Seated Forward Fold (Paschimottanasana)

Extend your legs along the mat. She stretches her arms above her head, toward the ceiling. Pay attention to extending your spine up as you begin a slow, contained movement to bend forward. 

The movement begins in the hips and the back must always be kept straight, even if it is not lowered too much. Anything in between that involves activity is sufficient and effective for a person. Once at the limit of flexion, hold the pose for five deep breaths.

 

Legs leaning on the wall (Viparita Karani)

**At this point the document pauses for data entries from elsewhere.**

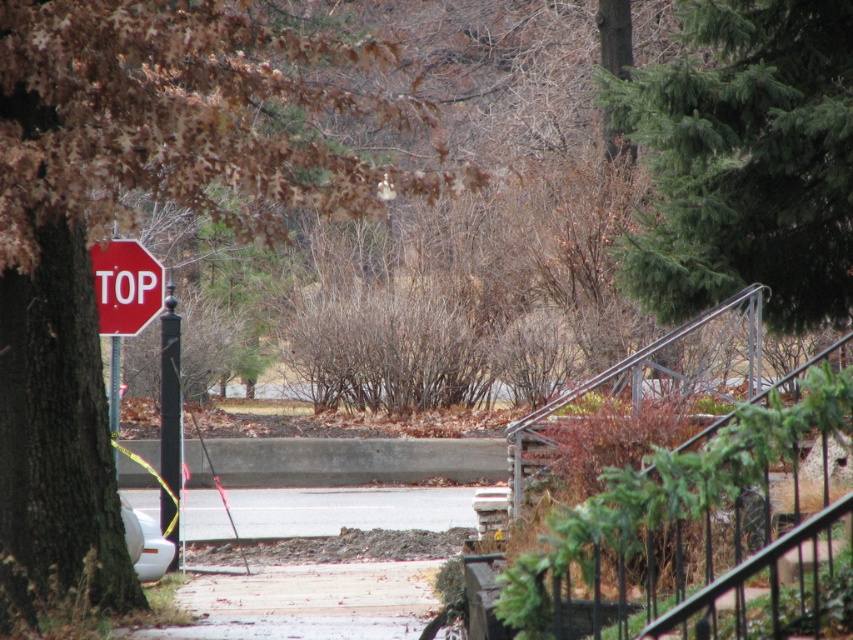
Is green textured evergreen tree at upper right shorter than black metal pole at left?

No, green textured evergreen tree at upper right is not shorter than black metal pole at left.

Who is more forward, (746,237) or (160,378)?

Point (746,237) is more forward.

The height and width of the screenshot is (640, 853). I want to click on green textured evergreen tree at upper right, so click(x=746, y=161).

This screenshot has width=853, height=640. I want to click on green textured evergreen tree at upper right, so click(746, 161).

Place a cushion, folded blanket, or long pillow a few inches from the wall and parallel to it. Lie down with your lower back on the cushion and place your legs against the wall. There should be no space between the legs and the wall.

Place your arms in a “T”, on both sides and relax. He holds the pose and takes a deep breath. Stay in this position for up to 5 minutes. This is a great pose to do at the end of practice or right before bed.

The elevated version is also very complete. It is recommended to link the elbows with a yoga belt so that they do not open excessively and can support the weight of the body well. 

 

With this post you can already know all the types of yoga that there are for fertility and thus know where to start and what the type of exercise will be like. In addition, with these 5 yoga postures for fertility you can now start practicing and enhancing your fertility and a healthier and more balanced lifestyle from home. Enjoy it!

 

References:

  • What to Expect Before You're Expecting, 2nd edition, Heidi Murkoff and Sharon Mazel.
  • Light on Yoga: The Bible of Modern Yoga, BKS Iyengar, 1995.